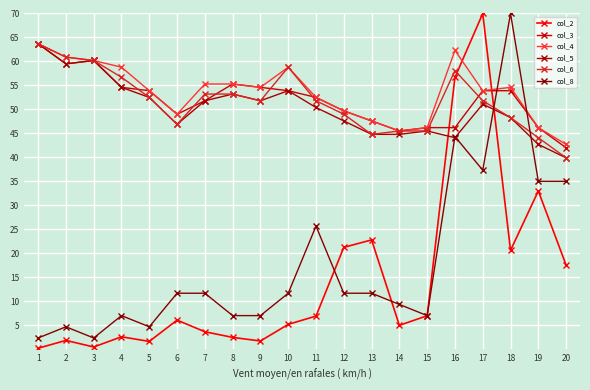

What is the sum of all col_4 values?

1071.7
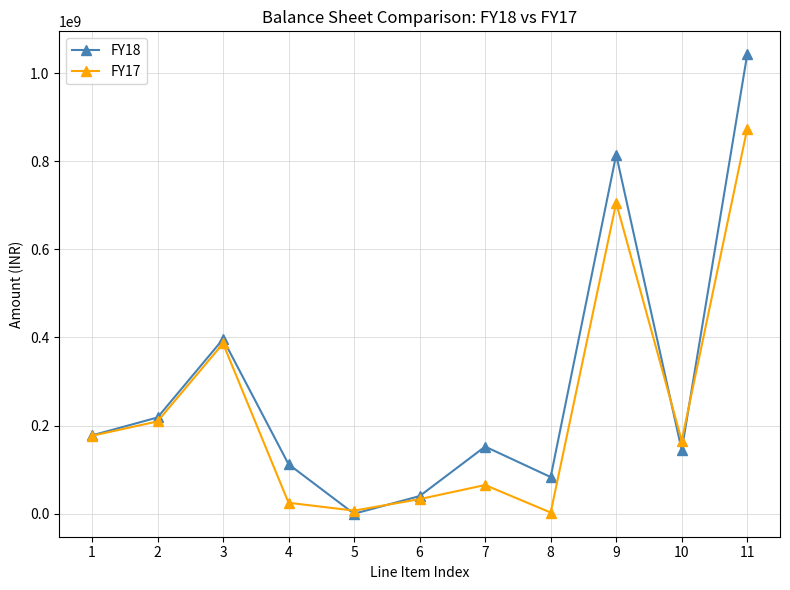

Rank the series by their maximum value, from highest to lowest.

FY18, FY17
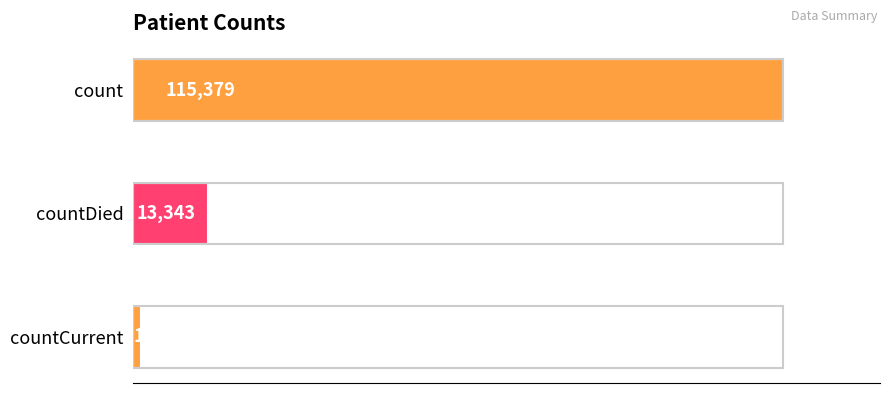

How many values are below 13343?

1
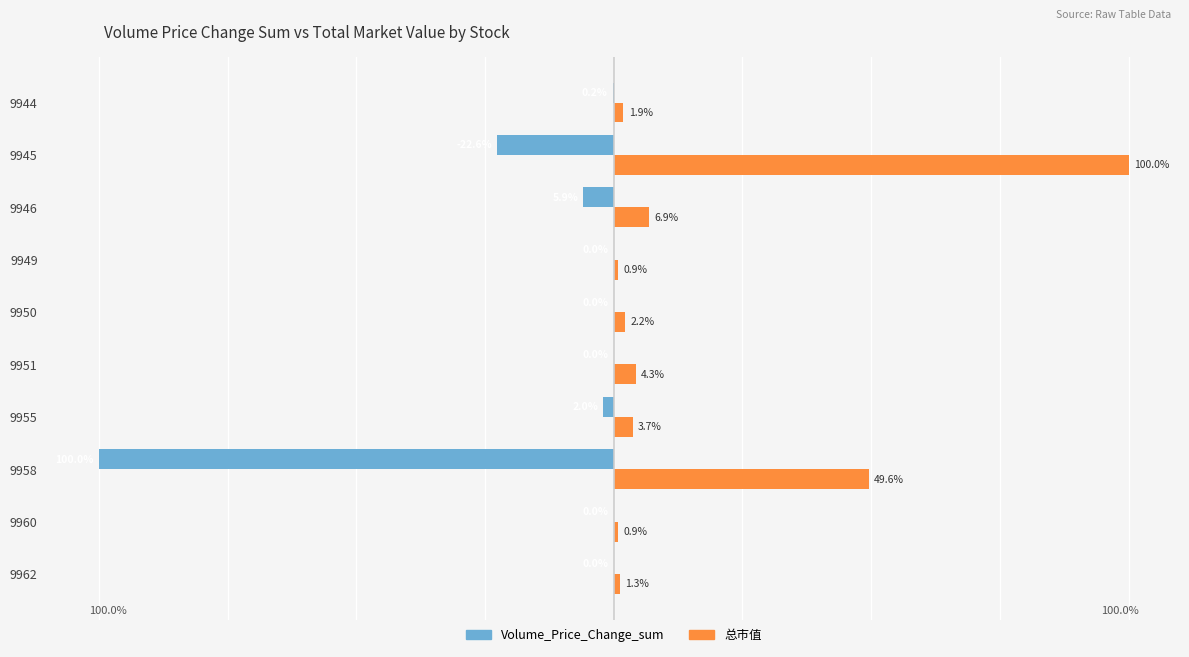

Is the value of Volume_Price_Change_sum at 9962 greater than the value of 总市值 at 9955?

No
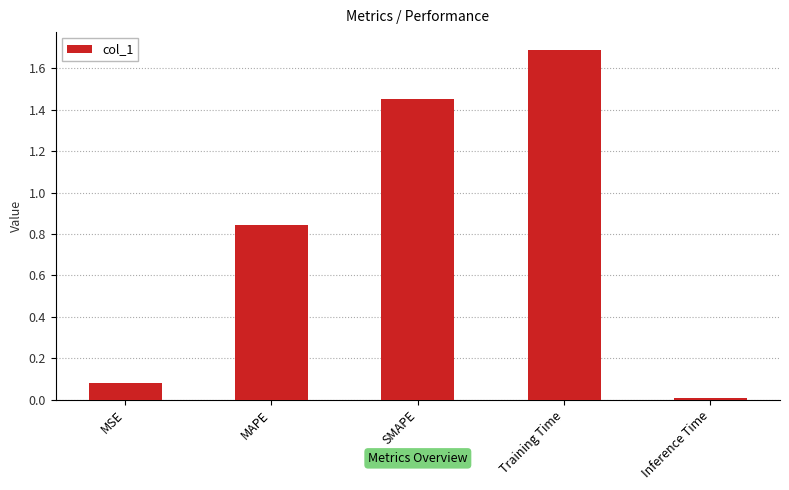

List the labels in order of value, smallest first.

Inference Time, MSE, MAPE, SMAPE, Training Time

• _EXERCISE_: Rename "labels" to "categories" in all the rows above and write them out again with nothing else changed. Leave out the pictures.

• _OUTPUT_:
What is the sum of all col_4 values?

1071.7

Rank the series by their maximum value, from highest to lowest.

FY18, FY17

How many values are below 13343?

1

Is the value of Volume_Price_Change_sum at 9962 greater than the value of 总市值 at 9955?

No

List the categories in order of value, smallest first.

Inference Time, MSE, MAPE, SMAPE, Training Time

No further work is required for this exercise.